Color preferences are also known to change with age, Mullen said.
But at least she solved the mystery of why all her little girl’s things are pink, even if she failed to solve the mystery of why all the little boy’s things are blue when everyone likes blue equally.
What about Blueberry Muffin? The Peculiar Purple Pieman of Porcupine Peak? Oh, the gender confusion!
This is why I’m making a blue-and-white dress for my 1-year-old niece — ignore the paradigm.
Of course, among my people (Roman Catholics), blue is a traditional color for girls because it’s the Virgin Mary’s color. So the poor kid just can’t win.
True, and I’ve always felt that all pale hues were a bit girly so never saw the point in claiming that sky blue is a more masculine color than pale pink. It’s all a part and parcel of the feminine = childish belief that was even more prevalent back when these colors were being assigned their arbitrary meanings. I believe it was the book Pink Think that told me the pink/girl blue/boy association is less than 150 years old, and didn’t become popular in America until the mid-20th century.

## DATA LISTING:
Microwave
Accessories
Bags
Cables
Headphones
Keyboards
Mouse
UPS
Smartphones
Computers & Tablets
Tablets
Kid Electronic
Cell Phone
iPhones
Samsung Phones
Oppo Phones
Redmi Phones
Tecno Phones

--

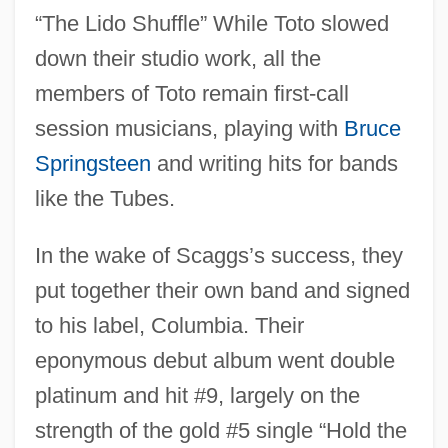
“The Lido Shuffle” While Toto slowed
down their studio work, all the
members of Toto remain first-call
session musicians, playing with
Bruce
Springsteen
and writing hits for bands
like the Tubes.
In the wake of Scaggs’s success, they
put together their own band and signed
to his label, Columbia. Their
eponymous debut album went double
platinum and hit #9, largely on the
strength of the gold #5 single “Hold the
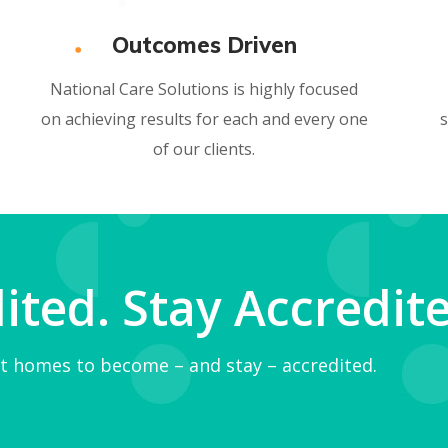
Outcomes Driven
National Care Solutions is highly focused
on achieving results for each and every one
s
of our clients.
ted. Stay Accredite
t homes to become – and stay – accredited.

## EXERCISE TASKS:
- A) In the comments on color, which book is credited with saying that the pink/girl blue/boy association is less than 150 years old?
- B) In the comments on color, swap "niece" for "nephew" and write out the part from "What about Blueberry" to "just can’t win.".
The listing above comes from a separate source.

## LIST OF SOLUTIONS:
- A) Pink Think.

- B)
What about Blueberry Muffin? The Peculiar Purple Pieman of Porcupine Peak? Oh, the gender confusion!
This is why I’m making a blue-and-white dress for my 1-year-old nephew — ignore the paradigm.
Of course, among my people (Roman Catholics), blue is a traditional color for girls because it’s the Virgin Mary’s color. So the poor kid just can’t win.